Article:
○ ○ ○ ○

Writer’s Statement: I’ve written a lot about my own mother as a formative influence and fraught figure in my coming of age, and at some point, more than a decade ago now, I realized I wanted to shift the gaze of my creative nonfiction toward other mothers—the way childhood and adolescence are not only shaped by the happenings in our own households but also by what we witness in other homes as we observe our friends’ lives and their families’ ordinary and idiosyncratic dynamics. This project has made me wonder if there is such a thing as “ordinary” after all.

“Mrs. Williams [Or a Study of Postmodernism and the Many Ways That Walls Are Broken]” is the final essay-chapter in my forthcoming collection, Other People’s Mothers (University Press of Florida, 2025). In many ways, it was the hardest and most necessary of these pieces to write, as it marked for me an awakening about safety, danger, and the ongoing ambiguity concerning who we can trust. Did Mrs. Williams know what was happening in her household? Did she ever suspect her husband of any misdeeds? I’ll never be sure, but I feel great empathy for her and her family, and I still think fondly of the friendship I shared with her daughter during that brief, intense time during our middle school years. 

Please note that names have been changed to protect the privacy of those represented in this work of memoir. 


Mrs. Williams [Or, A Study of Postmodernism and the Many Ways That Walls Are Broken]

I have to be frank with you: this story won’t end well, no matter how I tell it. If that’s a deal-breaker, then you might want to quit while you’re ahead—flip through a magazine instead, or find the best thing on television.

Jenna Williams was a writer, and I was too, which brought us together in the beginning and set us apart in the end. It wasn’t the writing exactly, you understand, but what we believed about it. Jenna always said, “There are some things you just can’t write your way out of.” If I had taken her word for it, I wouldn’t be writing this now.

I met Jenna when she was in sixth grade and I was in seventh. I had skipped sixth grade at my old school to get out of a bad situation, but ironically, I ended up in a worse one at the Calvary Lutheran Church-School on Thirty-Fifth Avenue. My mother loved a bargain, and as it happened, she and my father had been shopping for a new church ever since my mother’s unfortunate alienation of the entire congregation at our old church, St. Paul’s of Shorewood Lutheran on Twenty-First Avenue. Fourteen blocks was just far enough to make a fresh start in West Seattle, and it turned out that if you transferred your membership to Calvary, you could send a child to school there for 20 percent off. This is what they mean about two birds with one stone.

The Williams also may have joined the church for pecuniary reasons. They were a single-income family, since Mr. Williams didn’t work, and the multi-child discount surely proved appealing. Calvary was so desperate to boost enrollment then that you could educate two kids in church-school for little more than the price of one. Tithing was expected of course, but my mother thought you could bring a Bundt cake to coffee hour and call it even. Who knows? Maybe the Williams did too.

○ ○ ○ ○

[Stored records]
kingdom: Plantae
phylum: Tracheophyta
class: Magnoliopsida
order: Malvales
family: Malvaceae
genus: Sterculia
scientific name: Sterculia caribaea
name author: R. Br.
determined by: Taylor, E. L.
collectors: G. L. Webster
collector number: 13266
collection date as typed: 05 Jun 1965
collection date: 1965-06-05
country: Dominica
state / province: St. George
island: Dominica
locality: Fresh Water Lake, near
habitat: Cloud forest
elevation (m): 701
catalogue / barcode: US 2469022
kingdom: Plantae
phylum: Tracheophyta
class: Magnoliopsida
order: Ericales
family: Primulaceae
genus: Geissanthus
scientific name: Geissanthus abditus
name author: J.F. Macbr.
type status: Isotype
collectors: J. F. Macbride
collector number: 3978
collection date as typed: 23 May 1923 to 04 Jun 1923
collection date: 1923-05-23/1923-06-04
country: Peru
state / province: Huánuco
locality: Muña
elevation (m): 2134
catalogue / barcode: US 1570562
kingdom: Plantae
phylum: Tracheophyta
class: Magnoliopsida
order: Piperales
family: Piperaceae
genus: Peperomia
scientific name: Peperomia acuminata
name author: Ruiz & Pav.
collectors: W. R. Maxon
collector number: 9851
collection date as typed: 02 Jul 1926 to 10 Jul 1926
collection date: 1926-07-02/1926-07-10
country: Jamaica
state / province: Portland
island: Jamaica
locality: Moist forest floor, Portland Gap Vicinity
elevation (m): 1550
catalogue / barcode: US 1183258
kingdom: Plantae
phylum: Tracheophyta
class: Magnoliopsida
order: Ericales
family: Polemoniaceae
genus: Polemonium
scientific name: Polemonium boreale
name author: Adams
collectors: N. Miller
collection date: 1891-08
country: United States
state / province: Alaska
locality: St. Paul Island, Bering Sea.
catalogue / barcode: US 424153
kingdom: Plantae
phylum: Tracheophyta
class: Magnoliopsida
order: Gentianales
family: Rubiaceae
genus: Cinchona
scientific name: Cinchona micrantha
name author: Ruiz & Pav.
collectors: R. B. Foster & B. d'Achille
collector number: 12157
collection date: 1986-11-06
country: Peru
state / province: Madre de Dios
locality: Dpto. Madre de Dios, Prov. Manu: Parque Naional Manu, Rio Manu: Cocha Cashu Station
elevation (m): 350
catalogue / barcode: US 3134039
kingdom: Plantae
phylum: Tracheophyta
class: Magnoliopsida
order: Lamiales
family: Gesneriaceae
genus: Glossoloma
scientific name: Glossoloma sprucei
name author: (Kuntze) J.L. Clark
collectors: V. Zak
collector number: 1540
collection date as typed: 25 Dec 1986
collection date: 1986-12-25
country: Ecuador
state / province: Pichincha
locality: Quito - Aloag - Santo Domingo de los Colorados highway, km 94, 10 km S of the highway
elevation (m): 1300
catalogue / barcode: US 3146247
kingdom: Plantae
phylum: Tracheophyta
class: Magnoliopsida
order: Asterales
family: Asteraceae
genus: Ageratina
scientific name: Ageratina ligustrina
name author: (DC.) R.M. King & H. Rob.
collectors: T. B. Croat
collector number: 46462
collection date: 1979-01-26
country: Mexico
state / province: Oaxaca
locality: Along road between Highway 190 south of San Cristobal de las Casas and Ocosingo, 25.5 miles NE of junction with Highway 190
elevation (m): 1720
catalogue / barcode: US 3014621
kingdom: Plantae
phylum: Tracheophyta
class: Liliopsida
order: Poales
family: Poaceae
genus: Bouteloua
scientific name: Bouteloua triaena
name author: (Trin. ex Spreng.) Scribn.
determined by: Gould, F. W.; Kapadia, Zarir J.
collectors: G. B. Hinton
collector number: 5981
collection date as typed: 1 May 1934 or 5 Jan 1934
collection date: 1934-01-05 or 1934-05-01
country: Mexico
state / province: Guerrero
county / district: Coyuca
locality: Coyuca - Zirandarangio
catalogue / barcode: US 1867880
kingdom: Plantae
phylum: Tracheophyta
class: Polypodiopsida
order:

○ ○ ○ ○

Directions:
Edit the part of the essay starting at "I met Jenna" and ending at "with one stone.", replacing "Thirty-Fifth Avenue" with "Thirty-Sixth Avenue". The records aren't needed for anything here.

Complete answer:
I met Jenna when she was in sixth grade and I was in seventh. I had skipped sixth grade at my old school to get out of a bad situation, but ironically, I ended up in a worse one at the Calvary Lutheran Church-School on Thirty-Sixth Avenue. My mother loved a bargain, and as it happened, she and my father had been shopping for a new church ever since my mother’s unfortunate alienation of the entire congregation at our old church, St. Paul’s of Shorewood Lutheran on Twenty-First Avenue. Fourteen blocks was just far enough to make a fresh start in West Seattle, and it turned out that if you transferred your membership to Calvary, you could send a child to school there for 20 percent off. This is what they mean about two birds with one stone.